The victims of this syndrome need the therapy and assistance in healing those wounds that can heal. 

There are survivors of MSBP.   The "famous" cases of medical abuse tend to be ones in which the abuser (most often the mother of the victim) is caught in an attempt to seriously harm or kill her young child.    I am steadfast in my belief that many if not most cases of this bizarre violation of a dependent's body, and spirit,  are never brought to light because the victim hasn't been killed and grows up to eventually participate in a world where criticism of "the mother"  is not acceptable, and quite often able to be perceived by members of the culture that has ruled out such behavior as even possible.  This is an invisible form of abuse if the victim survives, as family members and the victim him or herself will most likely be unable to even understand that abuse has happened. It was once culturally unacceptable to expose or acknowledge sexual abuse.  Medical abuse for the most part still wears a cultural cloak of invisibility. 

How do I know all this?   What makes me qualified to discuss and analyze such behavior? 

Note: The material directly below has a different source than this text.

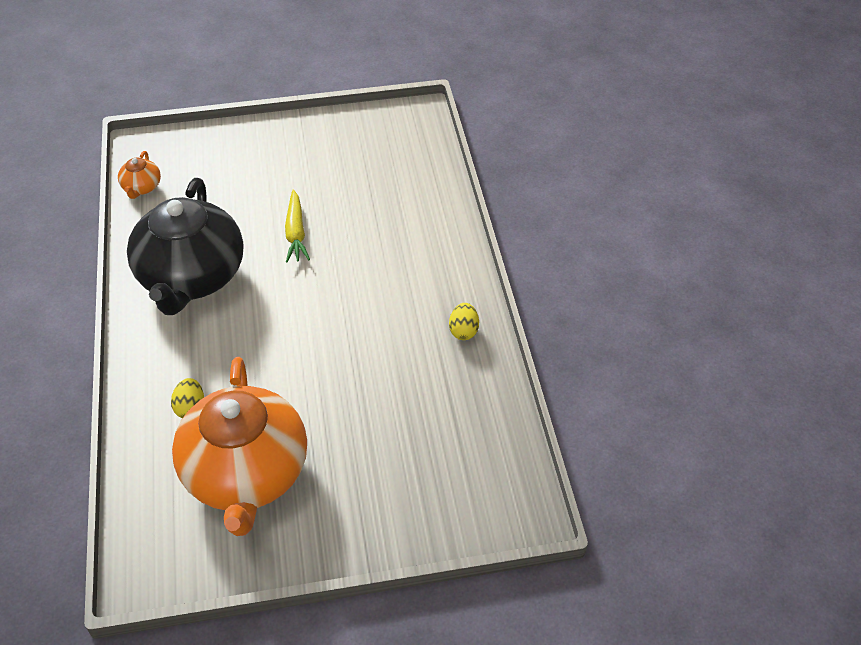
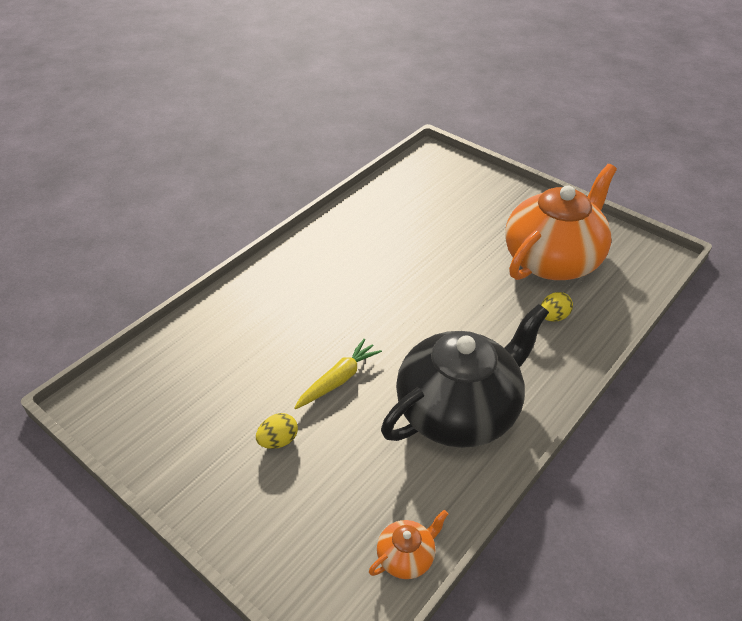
camera: 130 degrees left, 5 degrees down
yellow egg [449,303,479,340] -> yellow egg moved to [256,413,298,449]

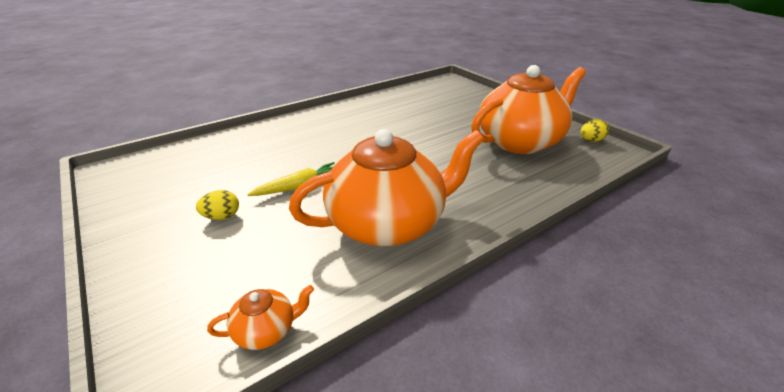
camera: 15 degrees right, 10 degrees down
black teapot [381,304,549,448] -> orange teapot [289,129,484,246]
yellow egg [541,292,573,322] -> yellow egg moved to [581,119,609,142]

Briefly, for now, I survived unnecessary medical procedures initiated by my mother.   I at first studied psychology but found semiotic anthropology to be a fascinating area of study and research.  I have an MS in Anthropology and specialized in biosemiotic analysis specifically focused on "the body."    I did not fully come to understand that this MSBP thing  was what I had experienced until five years ago.   I began to venture toward the mental and emotional place where I could  accept and integrate that experience  into  myself about 15 years ago.  The uncanny thing  that still amazes me is that  I  had equipped myself with a nearly perfect theoretical toolkit for making the cultural denial visible and then for parsing and reframing the behaviors into discrete acts of meaning.

We're out there, we adult survivors of Munchausen Syndrome by Proxy abuse, even though society for the most part does not want to know we are there,  and in some small way I hope that my discussion and dissection of medical abuse under my self-ground lens provides some illumination along the path to understanding how to eradicate this particular cycle of abuse.